Let's put this in perspective: A police officer killed a 12-year-old child. Instead of assuming that grieving family members — and his mother in particular — want justice for their 12-year-old's death, McGinty seems to assume that they want money.

It's true the Rice family could get a large payout if the family wins its lawsuit against the city of Cleveland. But the large payout serves a greater public purpose: If a city doesn't hold its police force accountable through criminal law, the civil lawsuit allows some measure of accountability by forcing Cleveland to literally pay for wrongdoing. The money is not the obvious interest in the Rice case so much as a mother, who is going through unimaginable pain, getting some sort of justice for her dead son.

Prosecutors tend to go easy on police officers

One big reason civil lawsuits are necessary is because prosecutors by and large go easier on police officers, allowing cops to skip a potential criminal trial.

Prosecutors hold enormous sway in grand juries. The common joke in the legal profession is that a prosecutor could get a grand jury to indict a ham sandwich.

But prosecutors have enormous conflicts of interest when it comes to prosecuting police officers: Prosecutors rely on local police to do their everyday jobs, since the cops are typically necessary to gather evidence for that blockbuster trial that could catapult a prosecutor's career into the spotlight.
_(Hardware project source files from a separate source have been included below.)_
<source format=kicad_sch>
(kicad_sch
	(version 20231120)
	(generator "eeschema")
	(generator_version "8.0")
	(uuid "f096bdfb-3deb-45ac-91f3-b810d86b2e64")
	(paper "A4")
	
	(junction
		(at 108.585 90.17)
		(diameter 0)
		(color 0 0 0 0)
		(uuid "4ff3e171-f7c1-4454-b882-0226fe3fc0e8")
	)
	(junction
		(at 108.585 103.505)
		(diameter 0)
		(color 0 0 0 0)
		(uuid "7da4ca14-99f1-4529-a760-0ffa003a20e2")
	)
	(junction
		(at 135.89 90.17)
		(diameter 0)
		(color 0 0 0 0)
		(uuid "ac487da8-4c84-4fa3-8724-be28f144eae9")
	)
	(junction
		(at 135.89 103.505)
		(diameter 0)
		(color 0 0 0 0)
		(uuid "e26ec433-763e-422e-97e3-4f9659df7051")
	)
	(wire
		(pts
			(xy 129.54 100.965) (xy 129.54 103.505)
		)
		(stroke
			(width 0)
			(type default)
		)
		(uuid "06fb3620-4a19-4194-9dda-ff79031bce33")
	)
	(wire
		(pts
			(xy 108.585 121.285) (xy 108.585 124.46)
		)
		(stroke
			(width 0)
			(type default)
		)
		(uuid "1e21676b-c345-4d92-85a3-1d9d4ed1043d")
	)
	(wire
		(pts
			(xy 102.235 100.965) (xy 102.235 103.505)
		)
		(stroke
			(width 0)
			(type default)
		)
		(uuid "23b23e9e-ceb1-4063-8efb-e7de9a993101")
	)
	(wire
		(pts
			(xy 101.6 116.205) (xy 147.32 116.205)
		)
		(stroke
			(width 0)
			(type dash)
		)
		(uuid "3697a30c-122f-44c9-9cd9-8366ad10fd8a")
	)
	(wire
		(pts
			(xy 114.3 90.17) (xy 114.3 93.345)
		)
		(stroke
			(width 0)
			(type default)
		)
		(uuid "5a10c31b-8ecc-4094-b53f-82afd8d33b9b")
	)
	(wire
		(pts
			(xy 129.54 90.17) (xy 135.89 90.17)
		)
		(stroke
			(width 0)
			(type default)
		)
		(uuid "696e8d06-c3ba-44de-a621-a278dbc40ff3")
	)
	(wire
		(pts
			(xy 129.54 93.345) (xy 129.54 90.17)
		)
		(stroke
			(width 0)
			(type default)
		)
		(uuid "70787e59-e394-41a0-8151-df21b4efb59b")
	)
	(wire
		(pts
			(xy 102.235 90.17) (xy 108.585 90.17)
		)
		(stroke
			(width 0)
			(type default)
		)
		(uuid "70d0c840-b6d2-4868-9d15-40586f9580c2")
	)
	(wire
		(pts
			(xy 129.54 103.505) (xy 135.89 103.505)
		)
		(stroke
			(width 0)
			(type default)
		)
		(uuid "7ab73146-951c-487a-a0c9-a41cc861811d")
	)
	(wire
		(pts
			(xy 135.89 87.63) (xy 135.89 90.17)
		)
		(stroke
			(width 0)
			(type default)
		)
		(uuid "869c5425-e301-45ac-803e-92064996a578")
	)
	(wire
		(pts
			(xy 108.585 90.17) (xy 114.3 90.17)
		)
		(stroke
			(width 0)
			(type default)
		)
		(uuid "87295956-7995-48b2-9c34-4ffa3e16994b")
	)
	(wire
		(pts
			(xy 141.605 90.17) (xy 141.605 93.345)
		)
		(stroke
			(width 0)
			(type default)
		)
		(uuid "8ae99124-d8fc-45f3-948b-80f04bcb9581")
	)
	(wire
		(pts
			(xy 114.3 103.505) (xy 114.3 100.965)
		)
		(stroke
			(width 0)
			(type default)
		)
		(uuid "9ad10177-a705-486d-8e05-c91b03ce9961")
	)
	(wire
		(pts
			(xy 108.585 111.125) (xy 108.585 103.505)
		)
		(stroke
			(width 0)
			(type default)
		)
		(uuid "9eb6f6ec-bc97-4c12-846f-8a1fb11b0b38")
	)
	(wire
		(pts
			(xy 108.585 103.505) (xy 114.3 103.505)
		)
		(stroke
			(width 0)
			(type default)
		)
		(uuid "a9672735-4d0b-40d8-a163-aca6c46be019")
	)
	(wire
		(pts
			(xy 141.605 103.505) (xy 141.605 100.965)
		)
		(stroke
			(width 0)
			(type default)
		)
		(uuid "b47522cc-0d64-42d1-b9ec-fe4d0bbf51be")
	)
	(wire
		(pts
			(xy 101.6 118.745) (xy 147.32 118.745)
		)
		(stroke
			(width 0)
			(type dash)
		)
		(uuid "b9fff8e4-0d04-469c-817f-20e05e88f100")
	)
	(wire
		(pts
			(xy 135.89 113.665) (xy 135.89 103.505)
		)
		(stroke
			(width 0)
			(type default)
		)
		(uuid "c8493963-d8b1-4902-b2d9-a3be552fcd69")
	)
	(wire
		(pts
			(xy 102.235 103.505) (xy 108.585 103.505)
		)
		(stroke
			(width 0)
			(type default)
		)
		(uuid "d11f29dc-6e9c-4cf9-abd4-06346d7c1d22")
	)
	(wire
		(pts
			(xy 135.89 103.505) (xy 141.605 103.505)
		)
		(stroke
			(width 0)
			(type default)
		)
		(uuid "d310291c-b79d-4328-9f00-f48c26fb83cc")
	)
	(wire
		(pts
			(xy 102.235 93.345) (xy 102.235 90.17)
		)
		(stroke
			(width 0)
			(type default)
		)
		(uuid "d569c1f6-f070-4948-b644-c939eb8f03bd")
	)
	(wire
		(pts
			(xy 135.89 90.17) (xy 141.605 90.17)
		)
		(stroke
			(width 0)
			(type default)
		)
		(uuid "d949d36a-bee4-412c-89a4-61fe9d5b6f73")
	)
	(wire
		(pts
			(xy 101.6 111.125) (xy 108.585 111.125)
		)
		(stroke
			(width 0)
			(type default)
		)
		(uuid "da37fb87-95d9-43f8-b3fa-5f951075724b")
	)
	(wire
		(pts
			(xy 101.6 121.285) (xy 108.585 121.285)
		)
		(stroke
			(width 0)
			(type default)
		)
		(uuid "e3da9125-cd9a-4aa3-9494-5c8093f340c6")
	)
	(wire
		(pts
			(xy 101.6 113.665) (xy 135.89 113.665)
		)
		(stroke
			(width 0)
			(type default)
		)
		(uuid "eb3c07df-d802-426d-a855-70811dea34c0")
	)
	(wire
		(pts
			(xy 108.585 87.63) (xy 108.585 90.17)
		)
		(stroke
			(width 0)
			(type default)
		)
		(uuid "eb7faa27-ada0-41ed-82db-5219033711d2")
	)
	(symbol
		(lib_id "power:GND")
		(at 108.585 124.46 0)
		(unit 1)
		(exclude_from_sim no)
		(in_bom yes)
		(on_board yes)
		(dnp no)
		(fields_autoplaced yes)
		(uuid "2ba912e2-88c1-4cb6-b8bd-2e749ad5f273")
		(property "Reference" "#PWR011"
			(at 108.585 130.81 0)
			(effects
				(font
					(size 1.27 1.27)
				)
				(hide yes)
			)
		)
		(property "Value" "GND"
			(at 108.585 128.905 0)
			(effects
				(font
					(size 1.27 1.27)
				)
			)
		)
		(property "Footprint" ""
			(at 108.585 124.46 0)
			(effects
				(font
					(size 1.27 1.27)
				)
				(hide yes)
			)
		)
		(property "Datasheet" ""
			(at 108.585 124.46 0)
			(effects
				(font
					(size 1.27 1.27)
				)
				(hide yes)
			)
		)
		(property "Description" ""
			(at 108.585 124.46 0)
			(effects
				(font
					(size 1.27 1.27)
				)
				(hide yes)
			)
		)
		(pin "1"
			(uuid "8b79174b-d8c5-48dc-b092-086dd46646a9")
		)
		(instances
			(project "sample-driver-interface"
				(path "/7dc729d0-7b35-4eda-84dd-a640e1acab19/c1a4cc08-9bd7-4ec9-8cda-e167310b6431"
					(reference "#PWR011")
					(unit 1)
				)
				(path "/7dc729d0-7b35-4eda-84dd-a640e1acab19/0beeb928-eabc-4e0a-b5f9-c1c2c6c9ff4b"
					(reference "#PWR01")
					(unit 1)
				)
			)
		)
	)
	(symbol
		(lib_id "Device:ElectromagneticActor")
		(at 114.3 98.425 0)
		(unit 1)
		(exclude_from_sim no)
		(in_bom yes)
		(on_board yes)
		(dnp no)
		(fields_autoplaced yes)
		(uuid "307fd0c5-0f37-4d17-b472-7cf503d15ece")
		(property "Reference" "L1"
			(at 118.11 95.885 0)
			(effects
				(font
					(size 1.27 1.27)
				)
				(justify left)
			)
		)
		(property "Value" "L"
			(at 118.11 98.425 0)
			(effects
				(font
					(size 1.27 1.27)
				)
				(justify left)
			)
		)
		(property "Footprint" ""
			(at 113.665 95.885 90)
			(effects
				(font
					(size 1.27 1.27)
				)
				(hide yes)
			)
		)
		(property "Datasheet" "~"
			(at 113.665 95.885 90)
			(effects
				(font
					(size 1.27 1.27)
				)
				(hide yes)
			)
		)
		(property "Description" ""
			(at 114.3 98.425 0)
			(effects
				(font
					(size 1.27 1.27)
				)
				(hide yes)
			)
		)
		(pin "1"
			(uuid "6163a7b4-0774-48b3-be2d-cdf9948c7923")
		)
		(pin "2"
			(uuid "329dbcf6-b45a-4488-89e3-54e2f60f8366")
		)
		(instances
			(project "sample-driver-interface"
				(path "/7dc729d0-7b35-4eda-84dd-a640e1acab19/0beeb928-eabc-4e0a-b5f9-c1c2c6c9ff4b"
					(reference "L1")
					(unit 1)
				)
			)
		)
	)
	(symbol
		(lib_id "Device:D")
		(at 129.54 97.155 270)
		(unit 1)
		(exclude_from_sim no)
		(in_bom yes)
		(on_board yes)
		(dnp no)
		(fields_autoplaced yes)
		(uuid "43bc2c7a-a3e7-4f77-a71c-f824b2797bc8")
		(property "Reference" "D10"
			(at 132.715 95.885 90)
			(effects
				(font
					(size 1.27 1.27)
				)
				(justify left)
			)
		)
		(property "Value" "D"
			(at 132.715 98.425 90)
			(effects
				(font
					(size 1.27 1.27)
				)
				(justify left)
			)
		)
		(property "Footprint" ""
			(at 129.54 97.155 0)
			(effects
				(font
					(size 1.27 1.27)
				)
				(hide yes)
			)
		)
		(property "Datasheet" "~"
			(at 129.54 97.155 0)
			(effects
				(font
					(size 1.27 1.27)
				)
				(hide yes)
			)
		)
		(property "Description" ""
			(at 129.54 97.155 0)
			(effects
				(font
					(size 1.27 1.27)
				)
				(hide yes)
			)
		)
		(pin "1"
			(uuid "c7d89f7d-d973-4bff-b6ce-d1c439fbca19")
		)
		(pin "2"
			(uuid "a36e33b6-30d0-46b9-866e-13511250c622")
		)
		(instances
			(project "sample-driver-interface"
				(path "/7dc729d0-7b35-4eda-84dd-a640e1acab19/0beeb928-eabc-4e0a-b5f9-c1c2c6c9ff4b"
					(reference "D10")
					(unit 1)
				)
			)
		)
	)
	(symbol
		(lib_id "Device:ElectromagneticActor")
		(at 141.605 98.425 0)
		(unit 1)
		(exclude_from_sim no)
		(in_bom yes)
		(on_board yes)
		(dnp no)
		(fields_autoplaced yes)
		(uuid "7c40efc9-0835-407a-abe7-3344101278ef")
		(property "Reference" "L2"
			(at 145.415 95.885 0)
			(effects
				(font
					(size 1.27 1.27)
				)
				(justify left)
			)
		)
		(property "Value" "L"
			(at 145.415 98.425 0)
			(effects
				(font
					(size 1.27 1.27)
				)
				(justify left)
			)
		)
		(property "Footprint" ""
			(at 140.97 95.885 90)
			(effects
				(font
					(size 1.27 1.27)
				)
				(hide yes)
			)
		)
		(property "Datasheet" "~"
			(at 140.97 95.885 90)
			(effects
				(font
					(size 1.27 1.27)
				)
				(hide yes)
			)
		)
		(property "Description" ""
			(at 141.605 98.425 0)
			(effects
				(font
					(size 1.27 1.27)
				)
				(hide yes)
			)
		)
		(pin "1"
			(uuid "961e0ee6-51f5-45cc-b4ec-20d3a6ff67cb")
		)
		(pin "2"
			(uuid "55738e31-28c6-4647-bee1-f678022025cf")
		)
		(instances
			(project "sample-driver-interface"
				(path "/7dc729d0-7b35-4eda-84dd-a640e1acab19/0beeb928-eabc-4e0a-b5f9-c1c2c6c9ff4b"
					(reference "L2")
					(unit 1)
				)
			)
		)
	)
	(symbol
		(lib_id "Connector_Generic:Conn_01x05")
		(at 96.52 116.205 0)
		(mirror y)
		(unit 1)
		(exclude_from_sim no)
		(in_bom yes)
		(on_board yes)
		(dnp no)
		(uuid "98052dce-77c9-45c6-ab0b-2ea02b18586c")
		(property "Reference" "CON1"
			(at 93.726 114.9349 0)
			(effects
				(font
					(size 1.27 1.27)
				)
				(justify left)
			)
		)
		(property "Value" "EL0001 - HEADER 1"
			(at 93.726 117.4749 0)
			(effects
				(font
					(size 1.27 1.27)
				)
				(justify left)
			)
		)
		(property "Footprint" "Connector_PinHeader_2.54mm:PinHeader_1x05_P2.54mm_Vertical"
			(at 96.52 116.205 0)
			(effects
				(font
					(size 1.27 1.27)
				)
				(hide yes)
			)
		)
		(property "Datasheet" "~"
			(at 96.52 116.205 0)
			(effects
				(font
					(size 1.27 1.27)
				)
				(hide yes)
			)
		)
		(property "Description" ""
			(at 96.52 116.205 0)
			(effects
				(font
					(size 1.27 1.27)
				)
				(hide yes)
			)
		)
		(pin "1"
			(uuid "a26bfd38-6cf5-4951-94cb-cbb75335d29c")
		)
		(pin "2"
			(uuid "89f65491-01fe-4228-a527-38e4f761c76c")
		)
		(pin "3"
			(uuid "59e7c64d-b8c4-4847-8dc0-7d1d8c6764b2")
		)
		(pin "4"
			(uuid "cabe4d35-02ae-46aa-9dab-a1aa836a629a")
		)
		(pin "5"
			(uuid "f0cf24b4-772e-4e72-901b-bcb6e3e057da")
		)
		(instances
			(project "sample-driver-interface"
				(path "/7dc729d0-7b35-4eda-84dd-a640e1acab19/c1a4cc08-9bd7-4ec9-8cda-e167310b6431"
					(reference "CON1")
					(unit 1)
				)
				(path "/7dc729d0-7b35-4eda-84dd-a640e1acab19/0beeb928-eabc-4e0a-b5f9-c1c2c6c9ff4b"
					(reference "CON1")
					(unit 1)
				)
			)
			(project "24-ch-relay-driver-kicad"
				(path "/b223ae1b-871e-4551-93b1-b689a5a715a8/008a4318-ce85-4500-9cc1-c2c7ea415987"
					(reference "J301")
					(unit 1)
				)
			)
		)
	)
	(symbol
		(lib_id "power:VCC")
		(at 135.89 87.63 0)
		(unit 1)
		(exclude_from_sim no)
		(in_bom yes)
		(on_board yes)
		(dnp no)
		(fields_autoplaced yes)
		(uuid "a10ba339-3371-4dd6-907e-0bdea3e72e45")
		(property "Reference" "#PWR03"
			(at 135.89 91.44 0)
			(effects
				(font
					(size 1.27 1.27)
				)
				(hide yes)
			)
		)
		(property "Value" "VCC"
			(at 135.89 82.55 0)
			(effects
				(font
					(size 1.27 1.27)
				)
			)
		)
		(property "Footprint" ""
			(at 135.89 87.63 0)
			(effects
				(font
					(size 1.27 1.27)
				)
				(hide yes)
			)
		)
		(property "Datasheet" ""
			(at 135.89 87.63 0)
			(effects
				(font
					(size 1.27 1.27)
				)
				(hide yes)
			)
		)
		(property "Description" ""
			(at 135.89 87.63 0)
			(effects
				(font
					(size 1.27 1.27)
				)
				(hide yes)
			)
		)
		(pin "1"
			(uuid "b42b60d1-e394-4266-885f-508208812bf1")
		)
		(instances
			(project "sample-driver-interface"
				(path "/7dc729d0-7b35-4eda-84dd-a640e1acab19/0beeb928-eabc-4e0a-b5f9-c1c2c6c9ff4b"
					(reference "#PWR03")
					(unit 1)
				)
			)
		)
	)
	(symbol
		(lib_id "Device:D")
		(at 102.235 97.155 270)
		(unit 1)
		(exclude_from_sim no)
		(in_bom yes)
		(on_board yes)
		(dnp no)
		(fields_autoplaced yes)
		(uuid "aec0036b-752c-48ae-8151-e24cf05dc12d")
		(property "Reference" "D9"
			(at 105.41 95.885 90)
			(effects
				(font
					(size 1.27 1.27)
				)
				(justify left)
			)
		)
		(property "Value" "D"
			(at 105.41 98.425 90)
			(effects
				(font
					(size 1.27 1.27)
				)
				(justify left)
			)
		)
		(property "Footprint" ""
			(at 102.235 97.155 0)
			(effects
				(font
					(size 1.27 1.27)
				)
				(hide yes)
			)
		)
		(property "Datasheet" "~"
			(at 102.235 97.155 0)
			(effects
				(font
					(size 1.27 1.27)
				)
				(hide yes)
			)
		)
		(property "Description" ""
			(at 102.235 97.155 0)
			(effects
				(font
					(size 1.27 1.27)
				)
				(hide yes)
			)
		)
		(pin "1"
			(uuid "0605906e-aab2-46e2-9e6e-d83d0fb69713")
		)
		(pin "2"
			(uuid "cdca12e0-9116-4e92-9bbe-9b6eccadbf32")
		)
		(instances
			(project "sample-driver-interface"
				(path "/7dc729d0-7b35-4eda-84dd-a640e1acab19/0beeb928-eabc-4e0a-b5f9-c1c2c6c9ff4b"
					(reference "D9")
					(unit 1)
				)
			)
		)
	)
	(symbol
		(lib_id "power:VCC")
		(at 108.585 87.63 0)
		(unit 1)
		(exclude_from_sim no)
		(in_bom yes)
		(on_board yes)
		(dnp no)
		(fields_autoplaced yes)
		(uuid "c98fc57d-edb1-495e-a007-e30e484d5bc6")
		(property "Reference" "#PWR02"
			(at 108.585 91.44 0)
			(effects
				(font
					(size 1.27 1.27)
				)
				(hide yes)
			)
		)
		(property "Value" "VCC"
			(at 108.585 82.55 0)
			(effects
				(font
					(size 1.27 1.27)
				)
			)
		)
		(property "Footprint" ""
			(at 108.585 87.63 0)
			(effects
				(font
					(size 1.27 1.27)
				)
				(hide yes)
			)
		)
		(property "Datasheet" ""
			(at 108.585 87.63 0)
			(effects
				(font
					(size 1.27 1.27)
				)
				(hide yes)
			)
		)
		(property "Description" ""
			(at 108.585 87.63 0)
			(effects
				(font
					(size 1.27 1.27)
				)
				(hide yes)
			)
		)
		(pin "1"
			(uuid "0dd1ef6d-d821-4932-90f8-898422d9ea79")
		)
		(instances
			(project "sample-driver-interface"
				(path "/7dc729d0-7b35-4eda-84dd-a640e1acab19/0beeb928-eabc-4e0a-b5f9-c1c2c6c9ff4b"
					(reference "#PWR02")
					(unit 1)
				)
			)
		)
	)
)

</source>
So prosecutors are motivated to show leniency to the police, since going too hard on them could piss off the entire department and make it much harder to work with them during that next important case.
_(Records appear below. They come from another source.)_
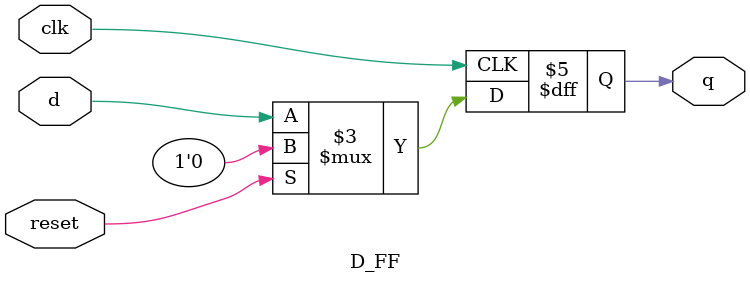
<source format=sv>
`timescale 1ns/10ps

module D_FF (q, d, reset, clk);
	output reg q; 
   input d, reset, clk; 
 
   always_ff @(posedge clk) 
   if (reset) 
		q <= 0;  // On reset, set to 0 
	else 
		q <= d;  // Otherwise out = d 
endmodule 
</source>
One example: After a prosecutor announced criminal charges against two police officers in Albuquerque, New Mexico, the local police department reportedly kept the prosecutor's office out of other hearings.
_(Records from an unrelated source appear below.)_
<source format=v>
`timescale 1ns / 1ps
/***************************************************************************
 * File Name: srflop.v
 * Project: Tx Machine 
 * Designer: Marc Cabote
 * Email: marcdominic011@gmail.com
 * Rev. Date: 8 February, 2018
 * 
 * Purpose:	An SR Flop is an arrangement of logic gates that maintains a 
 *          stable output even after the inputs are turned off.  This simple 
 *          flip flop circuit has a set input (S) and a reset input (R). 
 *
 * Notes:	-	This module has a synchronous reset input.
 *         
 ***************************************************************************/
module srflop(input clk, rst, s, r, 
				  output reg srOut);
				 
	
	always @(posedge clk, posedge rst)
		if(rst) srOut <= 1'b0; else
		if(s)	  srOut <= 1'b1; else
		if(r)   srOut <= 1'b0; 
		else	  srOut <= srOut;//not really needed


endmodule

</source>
The motivation to side with police instead of victims of police use of force helps explain how a prosecutor could see a grieving mother's quest for justice as economically motivated. And it explains why prosecutors generally turn grand juries in police killing cases — from Eric Garner in New York City to Michael Brown in Ferguson, Missouri — toward the pro-police side.

Policy experts and criminal justice reformers have proposed ideas to change the system — like appointing independent prosecutors or investigative bodies to oversee police killing cases. McGinty's outrageous comment in the Rice case highlights why this kind of reform might be necessary.